Two other super PACs warned by Trump’s lawyers—Americans for Greatness and Let’s Trump Politics—remain active and do accept donations, which Yahoo Finance was able to confirm by contributing $5 to each using a credit card. Let’s Trump Politics sent a follow-up email saying the group “is in no way directly affiliated with Mr. Trump and any donations will not, by definition, be used to support Mr. Trump's candidacy in 2016.” It also offered a refund. However, the group does seem to be violating campign-finance laws by using Trump's name as part of its own.
There was no follow-up at all from another group Yahoo Finance contributed to, called Americans for Greatness, which lists Robert Cohen of Honolulu as its treasurer. Cohen did not respond to a request for comment sent to the email address listed on the PAC’s official paperwork (which doesn’t include a phone number).
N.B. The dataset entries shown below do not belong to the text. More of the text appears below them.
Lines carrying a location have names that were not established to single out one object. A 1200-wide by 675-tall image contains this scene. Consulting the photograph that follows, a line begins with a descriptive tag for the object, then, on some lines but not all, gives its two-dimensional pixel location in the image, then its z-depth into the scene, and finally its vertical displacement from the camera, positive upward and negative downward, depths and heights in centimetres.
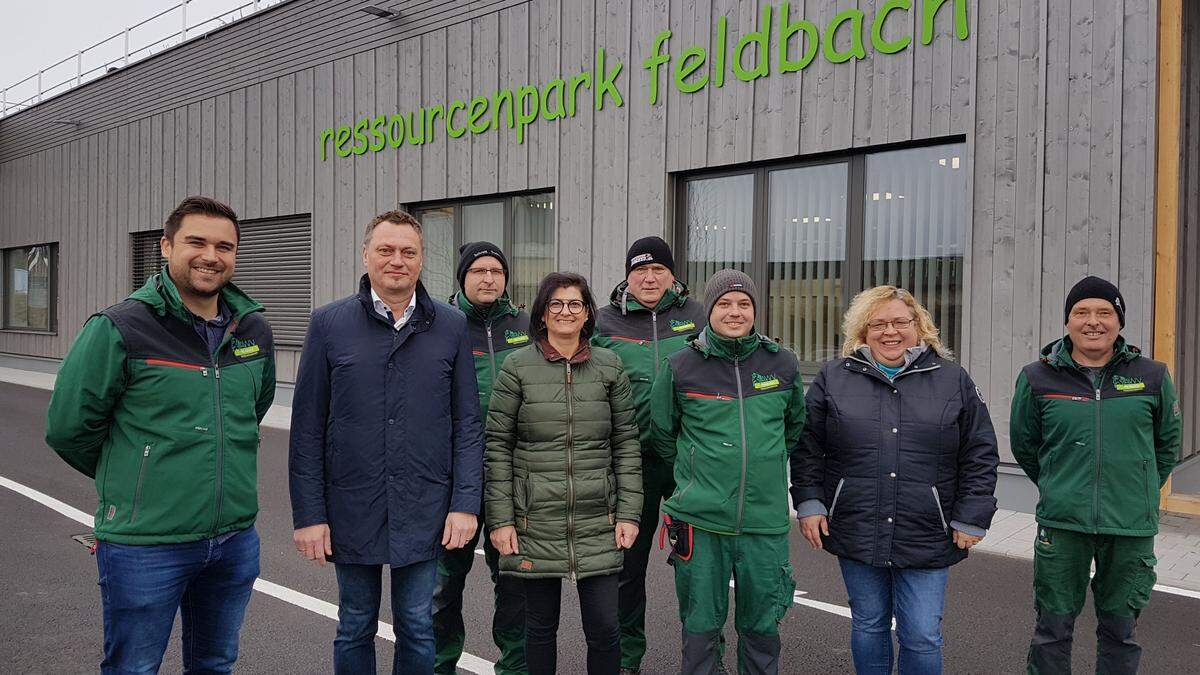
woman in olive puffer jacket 334 -66
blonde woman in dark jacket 330 -63
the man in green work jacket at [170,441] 269 -42
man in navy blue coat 310 -51
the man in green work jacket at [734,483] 341 -67
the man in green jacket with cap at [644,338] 416 -12
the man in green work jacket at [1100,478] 350 -66
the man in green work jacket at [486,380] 374 -32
Super PACs can generally avoid legal problems by posting fine-print disclosures saying they're not affiliated with any candidate, which both Let's Trump Politics and Americans for Greatness now do on their websites.
Still, the very nature of super PACs may encourage the type of shady behavior Trump and many reformers decry, since by law they’re not allowed to coordinate with official campaigns, even when they genuinely support a given candidate. “You cannot be involved with a candidate,” Mackenzie points out, which means it's normal for a super PAC to raise money that the candidate it's supporting knows nothing about. If the candidates themselves are supposed to be kept in the dark, it's hard to imagine how voters are supposed to know who's asking them for money.